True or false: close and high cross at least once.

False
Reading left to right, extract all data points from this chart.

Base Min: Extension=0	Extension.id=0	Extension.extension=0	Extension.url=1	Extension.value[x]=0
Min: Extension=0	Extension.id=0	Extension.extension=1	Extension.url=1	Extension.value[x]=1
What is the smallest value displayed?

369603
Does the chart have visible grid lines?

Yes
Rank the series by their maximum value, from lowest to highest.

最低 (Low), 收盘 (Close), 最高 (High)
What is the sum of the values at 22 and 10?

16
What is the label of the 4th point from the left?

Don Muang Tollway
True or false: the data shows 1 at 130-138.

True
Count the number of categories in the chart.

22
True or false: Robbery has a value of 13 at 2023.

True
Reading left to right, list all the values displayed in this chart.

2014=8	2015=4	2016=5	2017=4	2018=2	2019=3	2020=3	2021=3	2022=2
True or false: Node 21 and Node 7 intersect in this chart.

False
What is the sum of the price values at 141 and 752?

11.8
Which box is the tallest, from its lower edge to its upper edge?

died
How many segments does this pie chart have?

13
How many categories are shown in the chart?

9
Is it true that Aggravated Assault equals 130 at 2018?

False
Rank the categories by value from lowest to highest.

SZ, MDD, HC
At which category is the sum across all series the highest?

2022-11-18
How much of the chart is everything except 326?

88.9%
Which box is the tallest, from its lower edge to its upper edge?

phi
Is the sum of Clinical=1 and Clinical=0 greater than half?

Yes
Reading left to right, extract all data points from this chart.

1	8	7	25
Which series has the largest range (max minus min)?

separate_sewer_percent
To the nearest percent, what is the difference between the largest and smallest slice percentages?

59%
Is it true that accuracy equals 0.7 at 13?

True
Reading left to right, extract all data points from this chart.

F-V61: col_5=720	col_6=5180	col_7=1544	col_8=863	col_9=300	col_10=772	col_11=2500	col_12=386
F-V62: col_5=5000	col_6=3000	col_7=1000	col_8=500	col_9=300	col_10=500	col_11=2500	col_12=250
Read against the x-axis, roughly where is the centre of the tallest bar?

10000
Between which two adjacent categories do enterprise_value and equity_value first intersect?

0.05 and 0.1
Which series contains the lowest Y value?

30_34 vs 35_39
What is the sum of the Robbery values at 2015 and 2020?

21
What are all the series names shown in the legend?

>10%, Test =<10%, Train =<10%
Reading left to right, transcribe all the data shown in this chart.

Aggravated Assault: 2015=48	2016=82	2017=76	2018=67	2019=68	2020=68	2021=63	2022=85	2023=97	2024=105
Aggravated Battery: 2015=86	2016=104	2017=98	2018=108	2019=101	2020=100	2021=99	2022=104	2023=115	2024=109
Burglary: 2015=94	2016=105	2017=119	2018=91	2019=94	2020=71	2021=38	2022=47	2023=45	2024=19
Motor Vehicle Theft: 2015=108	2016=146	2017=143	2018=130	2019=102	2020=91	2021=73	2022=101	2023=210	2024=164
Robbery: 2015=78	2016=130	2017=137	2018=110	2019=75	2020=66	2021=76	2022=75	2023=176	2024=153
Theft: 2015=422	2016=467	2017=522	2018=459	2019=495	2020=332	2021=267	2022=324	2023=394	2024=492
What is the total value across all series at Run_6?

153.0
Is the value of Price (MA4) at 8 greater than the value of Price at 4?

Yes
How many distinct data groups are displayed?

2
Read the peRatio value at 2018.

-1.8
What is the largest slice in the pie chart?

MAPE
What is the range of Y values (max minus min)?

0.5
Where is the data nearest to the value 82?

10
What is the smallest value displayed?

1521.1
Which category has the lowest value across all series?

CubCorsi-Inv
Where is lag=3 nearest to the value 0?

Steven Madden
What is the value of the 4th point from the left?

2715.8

WHAT THE EXERCISE ASKS: Please identify every line above that contains the string "Extension" and copy each such line in full. Case counts, so only matches with the same capitalization qualify.

EXPECTED ANSWER:
Base Min: Extension=0	Extension.id=0	Extension.extension=0	Extension.url=1	Extension.value[x]=0
Min: Extension=0	Extension.id=0	Extension.extension=1	Extension.url=1	Extension.value[x]=1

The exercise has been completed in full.